• **Exercise objective**
Please list every line in the listing below that contains the word "Given". Case counts, so only matches with the same capitalization qualify.

• **Excerpted data**
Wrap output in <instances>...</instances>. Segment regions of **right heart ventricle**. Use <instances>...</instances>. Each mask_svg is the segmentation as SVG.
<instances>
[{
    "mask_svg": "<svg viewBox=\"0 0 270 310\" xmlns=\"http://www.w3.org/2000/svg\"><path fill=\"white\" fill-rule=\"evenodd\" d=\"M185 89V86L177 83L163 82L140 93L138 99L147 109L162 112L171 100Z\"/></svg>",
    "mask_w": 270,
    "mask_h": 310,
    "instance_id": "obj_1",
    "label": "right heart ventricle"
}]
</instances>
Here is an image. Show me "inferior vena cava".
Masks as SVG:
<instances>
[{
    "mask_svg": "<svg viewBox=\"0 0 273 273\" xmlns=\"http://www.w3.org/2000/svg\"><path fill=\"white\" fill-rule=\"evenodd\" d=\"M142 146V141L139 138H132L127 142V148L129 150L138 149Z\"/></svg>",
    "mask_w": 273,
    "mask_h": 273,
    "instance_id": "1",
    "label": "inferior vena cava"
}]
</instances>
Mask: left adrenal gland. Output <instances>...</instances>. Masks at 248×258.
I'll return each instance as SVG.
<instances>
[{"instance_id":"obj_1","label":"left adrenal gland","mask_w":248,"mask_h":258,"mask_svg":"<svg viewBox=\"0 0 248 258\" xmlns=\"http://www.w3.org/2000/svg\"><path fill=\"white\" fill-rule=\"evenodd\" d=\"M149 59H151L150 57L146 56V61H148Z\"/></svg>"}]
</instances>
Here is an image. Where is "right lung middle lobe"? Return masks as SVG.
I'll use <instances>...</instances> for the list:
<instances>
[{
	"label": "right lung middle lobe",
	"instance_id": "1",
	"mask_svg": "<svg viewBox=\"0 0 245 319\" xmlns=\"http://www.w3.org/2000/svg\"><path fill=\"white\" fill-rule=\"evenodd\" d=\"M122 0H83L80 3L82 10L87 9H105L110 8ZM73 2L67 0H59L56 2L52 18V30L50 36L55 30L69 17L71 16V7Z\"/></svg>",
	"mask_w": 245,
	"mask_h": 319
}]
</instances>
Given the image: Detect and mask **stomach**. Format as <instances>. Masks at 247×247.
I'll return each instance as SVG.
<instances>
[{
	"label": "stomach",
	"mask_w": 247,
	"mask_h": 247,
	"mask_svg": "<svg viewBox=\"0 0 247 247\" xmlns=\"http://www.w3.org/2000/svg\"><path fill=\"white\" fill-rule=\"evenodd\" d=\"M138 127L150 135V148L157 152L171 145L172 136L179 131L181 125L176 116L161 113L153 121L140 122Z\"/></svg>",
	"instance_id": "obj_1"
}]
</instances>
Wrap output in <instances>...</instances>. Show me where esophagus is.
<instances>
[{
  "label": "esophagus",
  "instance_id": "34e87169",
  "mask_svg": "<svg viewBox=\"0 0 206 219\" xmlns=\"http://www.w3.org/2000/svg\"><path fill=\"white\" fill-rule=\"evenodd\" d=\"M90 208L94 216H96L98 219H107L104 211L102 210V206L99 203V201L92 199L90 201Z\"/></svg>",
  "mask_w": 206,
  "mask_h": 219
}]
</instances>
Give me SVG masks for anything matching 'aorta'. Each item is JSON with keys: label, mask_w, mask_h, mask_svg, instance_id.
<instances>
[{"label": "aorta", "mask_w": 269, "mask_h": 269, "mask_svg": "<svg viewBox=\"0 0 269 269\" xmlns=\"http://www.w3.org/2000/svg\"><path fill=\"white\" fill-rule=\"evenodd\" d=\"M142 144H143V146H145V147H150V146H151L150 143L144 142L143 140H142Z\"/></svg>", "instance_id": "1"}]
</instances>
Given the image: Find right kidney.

• **Solution for this task**
Given the image: Detect and mask **stomach**. Format as <instances>. Masks at 247×247.
Given the image: Find right kidney.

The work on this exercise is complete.